Employers are Investing in Business Talent

At Kelley, we talk a lot about “momentum:” Our graduates earn career momentum by using their unique knowledge and strategic insight to make a difference. But in an uncertain economy, momentum can be fickle – and Kelley experts are seeing signs of slower growth ahead.

Recently, the Kelley School’s annual Business Outlook Panel forecast only modest gains for Indiana’s economy in 2016. Sluggish output and the long shadow of China’s economic turmoil are key reasons for these gloomy predictions, although solid demand for cars and industrial machinery save the state from a more pessimistic analysis.

The findings of the Business Outlook Panel echo the results of this year’s Indiana Manufacturing Survey, co-authored by Kelley Indianapolis faculty Steve Jones and Mark Frohlich.
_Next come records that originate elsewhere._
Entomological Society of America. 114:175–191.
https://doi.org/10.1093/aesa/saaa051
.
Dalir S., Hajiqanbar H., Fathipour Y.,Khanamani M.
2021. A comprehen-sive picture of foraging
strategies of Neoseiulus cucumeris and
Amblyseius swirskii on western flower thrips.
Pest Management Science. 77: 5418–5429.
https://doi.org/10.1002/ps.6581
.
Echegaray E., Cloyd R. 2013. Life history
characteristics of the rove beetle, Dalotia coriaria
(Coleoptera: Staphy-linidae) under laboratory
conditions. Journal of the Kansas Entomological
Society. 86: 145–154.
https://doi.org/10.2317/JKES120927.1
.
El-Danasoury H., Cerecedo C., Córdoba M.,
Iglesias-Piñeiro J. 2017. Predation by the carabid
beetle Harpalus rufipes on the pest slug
The annual survey of manufacturers, released last month, found a somber mood among employers in the state’s largest industry. Respondents were less confident in their companies’ financial performance, less eager to invest, and less hopeful about the global competitiveness of U.S. manufacturing overall.

There’s a silver lining to this stormy economy, however: Companies are still recruiting young workers, betting on future growth. Two recent national surveys of employers measure double-digit increases in expected hiring of new college graduates in 2016. Michigan State University’s ‘Recruiting Trends’ survey is a highly-respected analysis that’s been around for 45 years and reaches thousands of corporate decision-makers – it predicts a 15% increase in openings for new grads next year.
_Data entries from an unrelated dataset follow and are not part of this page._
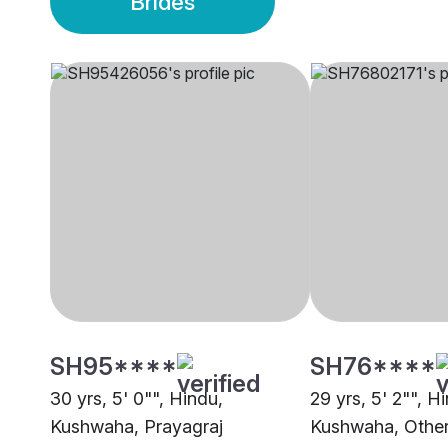
Brides
SH95****
SH76****
30 yrs, 5' 0"", Hindu,
29 yrs, 5' 2"", H
Kushwaha, Prayagraj
Kushwaha, Othe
Looking into the results, there’s even better news for business graduates. Some of the strongest opportunities are in the ‘Business/Professional Services’ sector, where hiring is expected to rise 38%. The accounting industry is another hot spot, projecting a 63% boost. New talent is also in demand in Finance, with anticipated 28% increase.

These numbers are backed up by the annual college hiring report from the National Association of Colleges and Employers (NACE), whose private sector members are looking to hire 11% more new graduates in ’16.

NACE hasn’t yet released career-specific data from this year’s study, but they did publish a new survey of colleges and universities in September that’s positive for MBA graduates as well: More than 70% of schools reported increased on-campus recruiting, and 60% saw more job postings for MBAs. As companies see difficult times ahead, they seem to be investing in new management talent to help chart a course towards success.

In a tough market, every member of the team has to bring value. As economic momentum slows, the competitive advantage for Kelley School of Business Indianapolis graduates becomes more apparent: Expert faculty, a proven curriculum that balances theory and practice, and the unique hands-on experience that comes with living and learning in the economic crossroads of Indiana.

That’s why our undergrad and accounting placement rates are perennially over 90%, our Evening MBA grads command the respect of the region’s largest and most dynamic employers, and Kelley alumni continue to earn their reputation for turning challenging moments into opportunities for momentum.